La BoJ, confrontée à une "raréfaction" des bons du Trésor, "a débuté la normalisation à ce moment-là mais sans le dire ouvertement" pour ne pas provoquer de remous sur les marchés, et son message est alors "devenu indéchiffrable", estime Mme Shirai.

Rebelote en juillet dernier: de nouveau, la banque centrale japonaise a procédé à des ajustements ouvrant en réalité la voie à un resserrement, ajoute-t-elle, parlant de "camouflage".

A l'origine, la BoJ voulait, selon des rumeurs, aller plus loin et envisageait de relever les taux dès cette année mais a abandonné l'idée face à la faiblesse de l'inflation bloquée en deçà de 1%.

- Acte IV: "l'impasse" -

"C'est l'héritage de presque deux décennies de déflation ou désinflation" et aussi le résultat du déclin démographique, analyse Shigeto Nagai, d'Oxford Economics.

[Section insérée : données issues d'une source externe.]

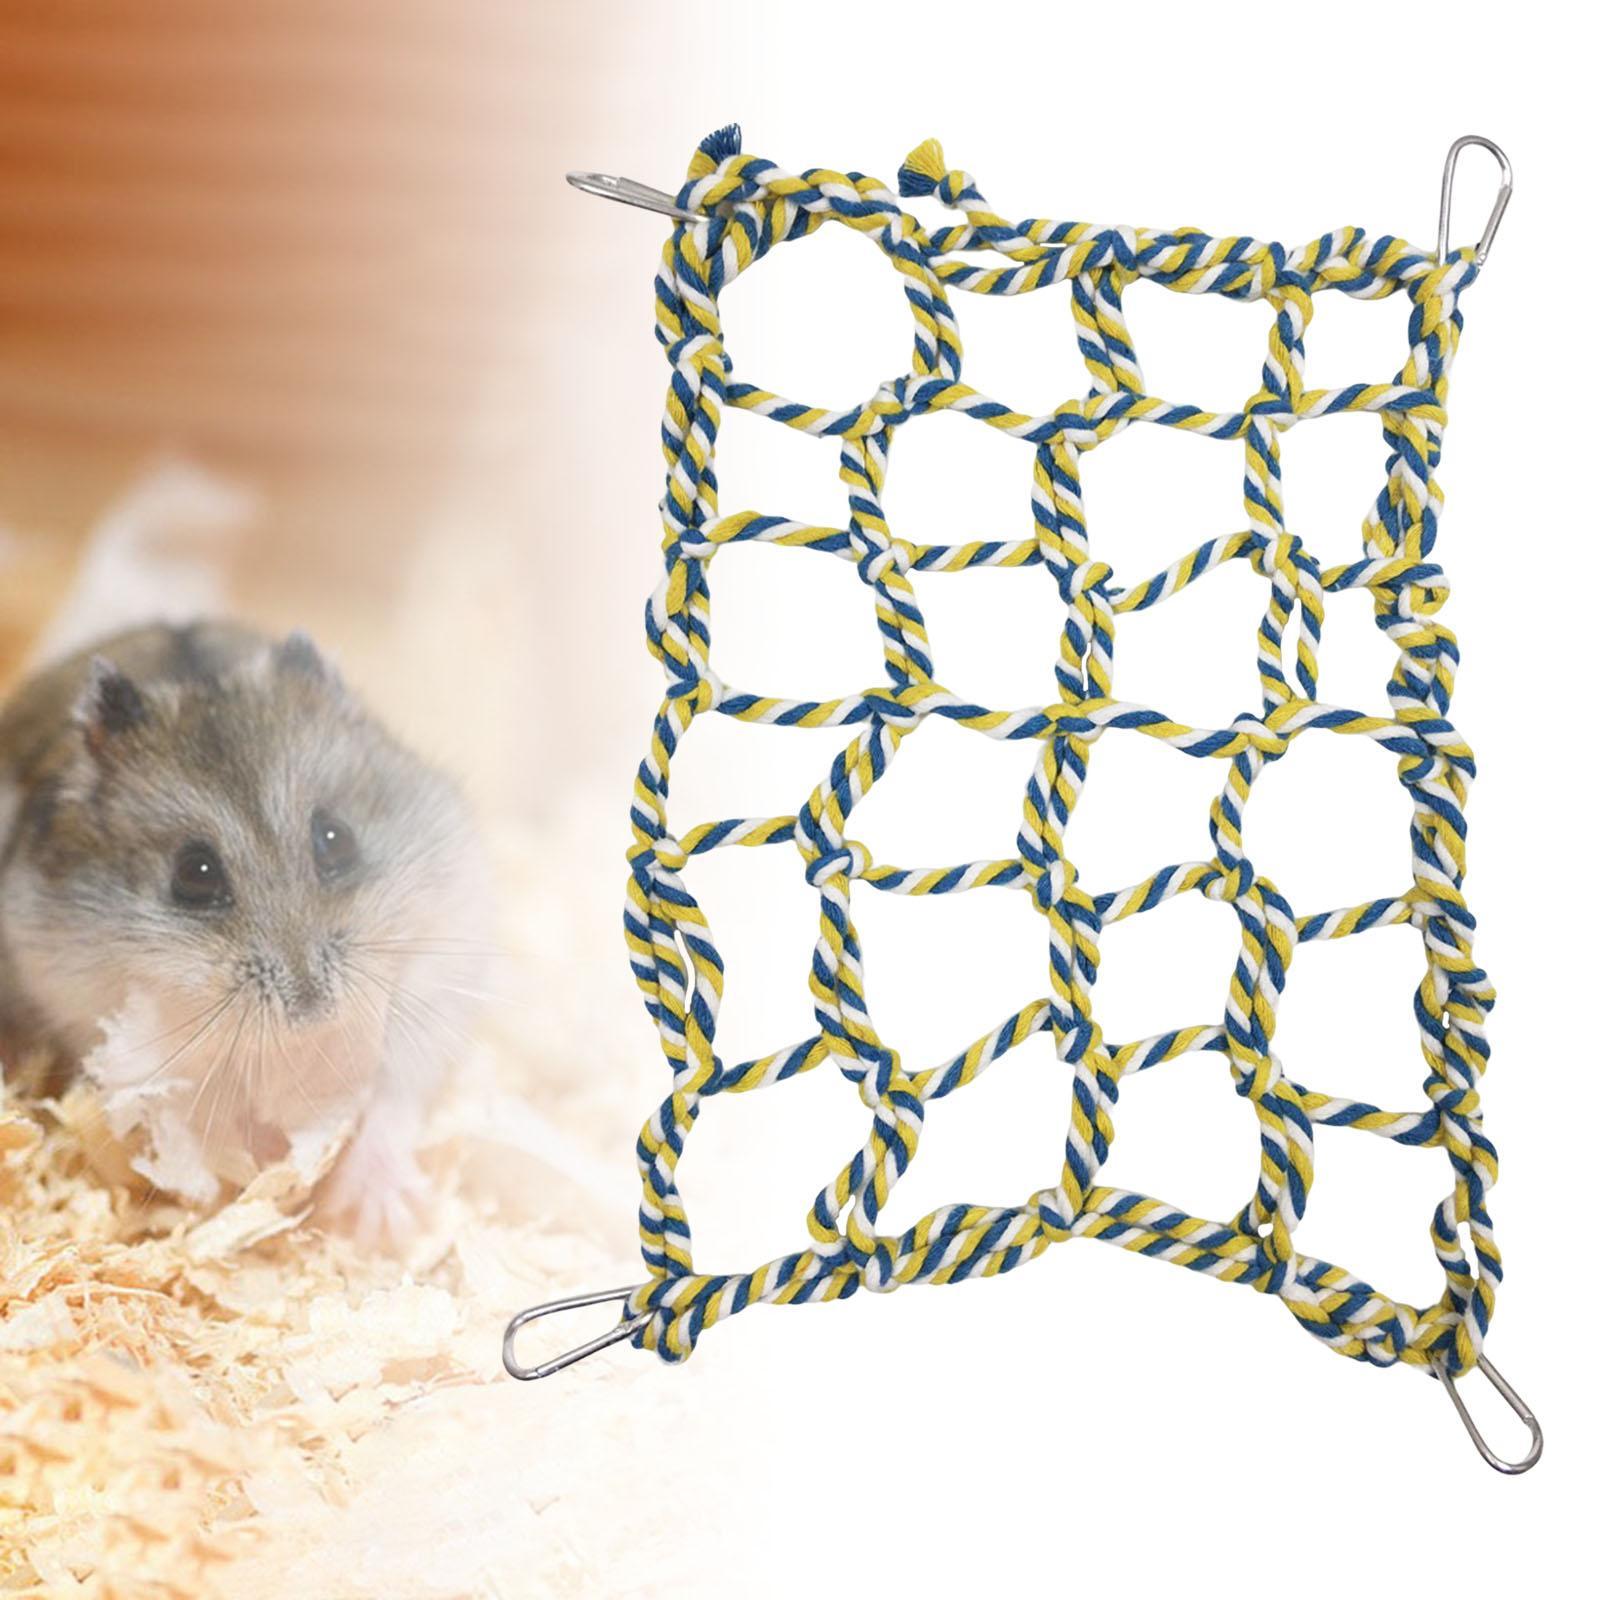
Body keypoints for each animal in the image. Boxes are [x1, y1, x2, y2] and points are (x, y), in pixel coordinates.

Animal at [0, 621, 487, 1241]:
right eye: (194, 873)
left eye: (336, 838)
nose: (312, 1010)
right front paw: (267, 1162)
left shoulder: (437, 971)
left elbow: (393, 1095)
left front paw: (385, 1223)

Les entreprises ont peur de perdre des clients si elles augmentent leurs prix. Quant aux consommateurs, les plus âgés affectionnent les bas de laine, tandis que les plus jeunes épargnent par anxiété pour un avenir grevé par les dépenses sociales, explique l'expert.

Donc, faute de réformes de fond, "l'inflation n'atteindra pas 2%, même au-delà de 2021".

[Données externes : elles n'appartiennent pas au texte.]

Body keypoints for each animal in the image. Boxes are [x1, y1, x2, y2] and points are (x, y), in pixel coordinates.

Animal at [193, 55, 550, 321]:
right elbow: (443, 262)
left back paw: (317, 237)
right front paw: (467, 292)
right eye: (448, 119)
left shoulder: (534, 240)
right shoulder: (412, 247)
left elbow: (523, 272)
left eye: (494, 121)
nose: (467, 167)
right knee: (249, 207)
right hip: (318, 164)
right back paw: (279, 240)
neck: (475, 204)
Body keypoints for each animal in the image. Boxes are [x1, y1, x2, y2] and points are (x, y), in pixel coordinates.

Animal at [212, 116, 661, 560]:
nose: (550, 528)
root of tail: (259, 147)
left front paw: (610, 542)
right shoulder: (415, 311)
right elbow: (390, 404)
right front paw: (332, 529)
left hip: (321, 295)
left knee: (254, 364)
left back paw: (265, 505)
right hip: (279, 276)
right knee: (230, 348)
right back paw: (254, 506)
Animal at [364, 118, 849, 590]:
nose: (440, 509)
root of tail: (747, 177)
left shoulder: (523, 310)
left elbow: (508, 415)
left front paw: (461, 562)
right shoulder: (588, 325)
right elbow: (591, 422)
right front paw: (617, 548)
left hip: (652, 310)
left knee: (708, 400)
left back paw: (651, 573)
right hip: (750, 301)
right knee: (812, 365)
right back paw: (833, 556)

En attendant, la BoJ est "dans l'impasse: elle ne peut pas franchement resserrer, ni assouplir davantage. Elle n'a d'autre choix que de s'en tenir à sa politique actuelle mais l'inflation n'augmentera pas tandis que la situation financière du pays se dégrade", résume M. Nagai.

Car la BoJ a accumulé un montant colossal d'actifs au fil des années, une somme quasi équivalente au produit intérieur brut (PIB) nippon. "Sera-t-il possible un jour de réduire à zéro les actifs rachetés? Je ne sais pas comment", souffle Mme Shirai.